Cassamajor complained that his children have nothing to do all day, and that when it rains at night, his family has to stand up because it's impossible to sleep on the wet ground.
"The city government said they'll take us to Croix-des-Bouquet or Morne Cabrits. That's what they want, but it's not our place. We don't want to go."
Jean-Yves Constant, a pastor, invited Lola into his tiny tent to show her what living conditions are like post-earthquake. He pulled from a ragged leather portfolio a certificate issued in 1995 by the Ministry of Health attesting to his skills in first aid and emergency disaster preparedness. But the government never calls him for a job, he said, because it prefers foreigners.
Before letting Lola move on, Constant scrawled the phone number of his aging mother in Brooklyn on a torn piece of paper and asked her to reassure the old lady that everything was OK.
In the Port-au-Prince neighborhood of Delmas 33, Lola paid a visit to John Dieubon, director of Project Papillon, an orphanage for 28 children that's been operating since 2003.

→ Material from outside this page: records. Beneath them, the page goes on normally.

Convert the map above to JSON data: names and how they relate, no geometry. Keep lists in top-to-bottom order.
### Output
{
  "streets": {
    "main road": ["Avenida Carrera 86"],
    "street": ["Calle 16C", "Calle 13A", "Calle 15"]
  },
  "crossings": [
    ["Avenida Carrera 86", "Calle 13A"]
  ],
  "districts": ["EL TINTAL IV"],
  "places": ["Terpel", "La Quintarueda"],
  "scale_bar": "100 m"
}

"I don't normally live here, but I moved here after the earthquake to be with the kids," Dieubon explained as he showed his vistors around. The Papillon orphanage, which already gets funding from a Presbyterian church and a Reform Jewish synagogue in Hollywood, Fla., consists of four separate houses, three of which cost $900 a month to run. The fourth house is home to seven HIV-positive children, and that costs $1,500 a month to operate.

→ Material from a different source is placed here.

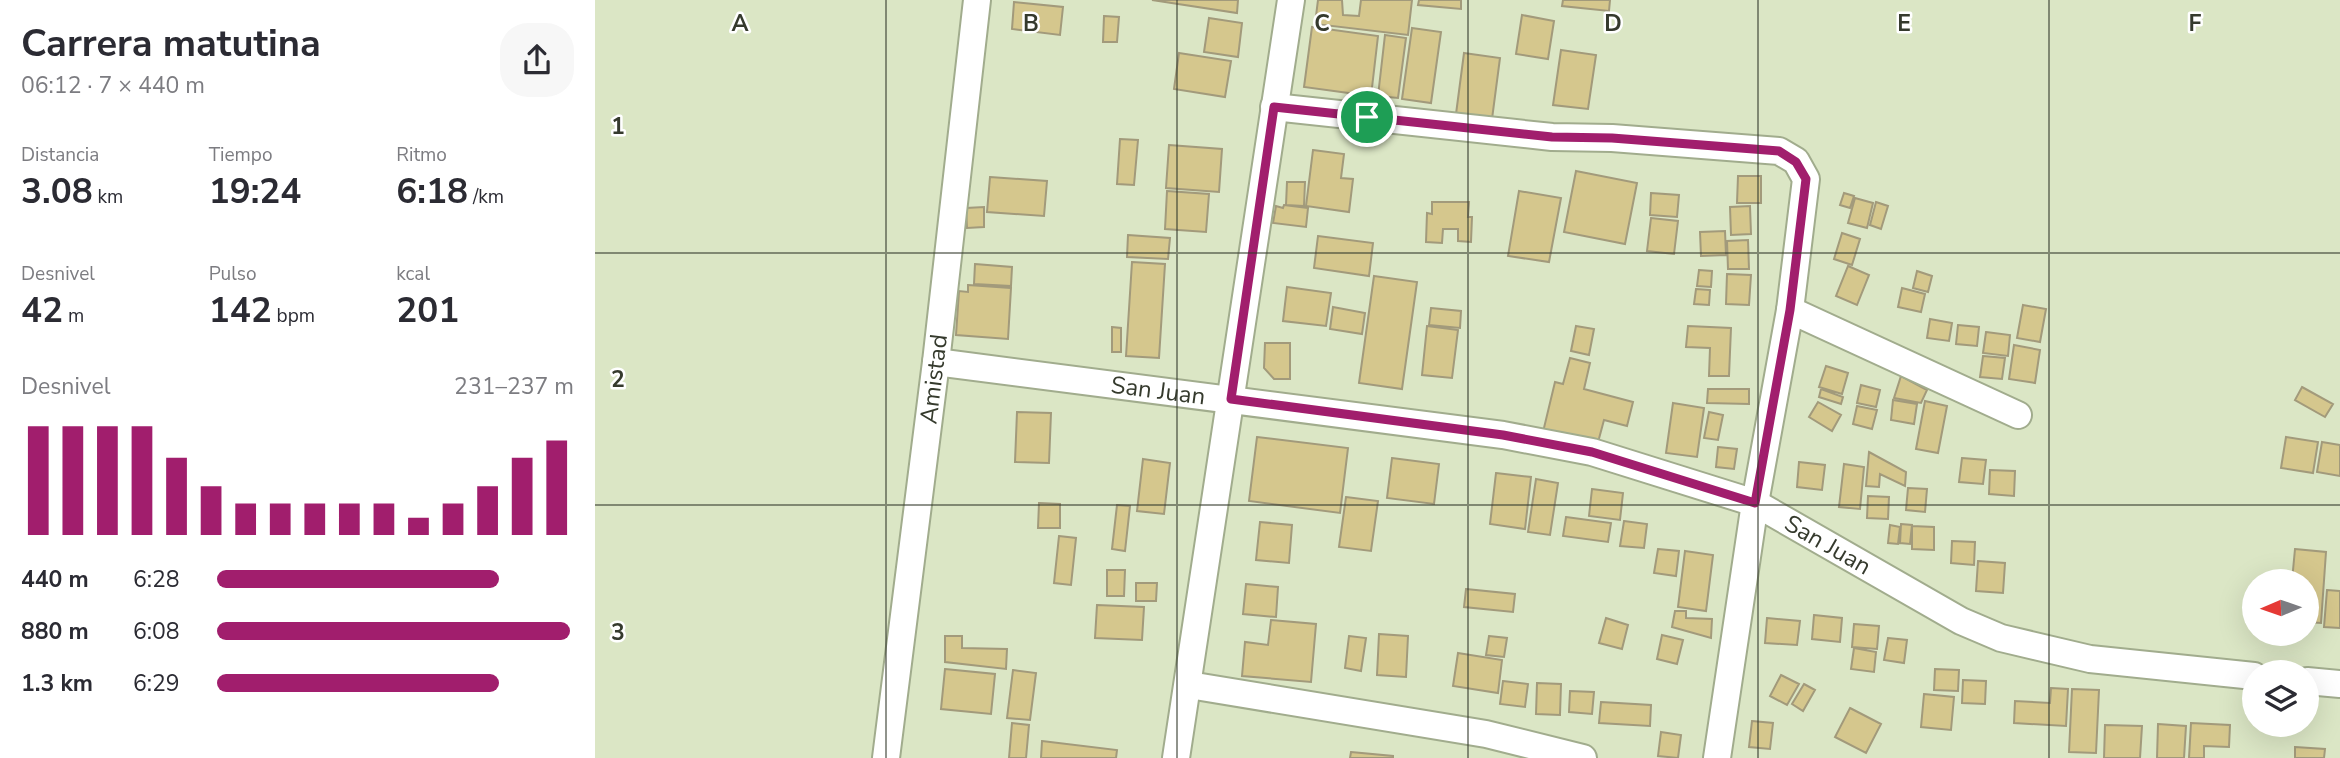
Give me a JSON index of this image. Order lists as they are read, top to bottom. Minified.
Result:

"Most of the expensive medicines are paid for, and we pay for what they don't cover," Dieubon said, adding that he doesnít want to put the children up for adoption. Rather, he said, "our main goal is to have these kids go to school, study abroad, then come back and help change Haiti."
Back in Washington, Lola was clearly moved by everything she saw. She now has a mission and is more determined than ever to see it succeed.
"Haitians, more than any other people, refer to their country as their mother, and this mother of mine is very sick. My brothers and sisters are dying. I don't have Mr. Penn's money, I don't have Angelina Jolie's money and I don't have Wyclef Jean's money. That's why you're all here," Lola told her admiring crowd at the Mar. 11 fundraiser.
"Thanks to all of you, friends of Haiti — the mother of all liberated slaves — who made it possible for me to go on with this event. When men get out of the way, woman does what she has to do," she said to laughter. "And I want to thank my dear husband, Ambassador Joseph, for always getting out of the way."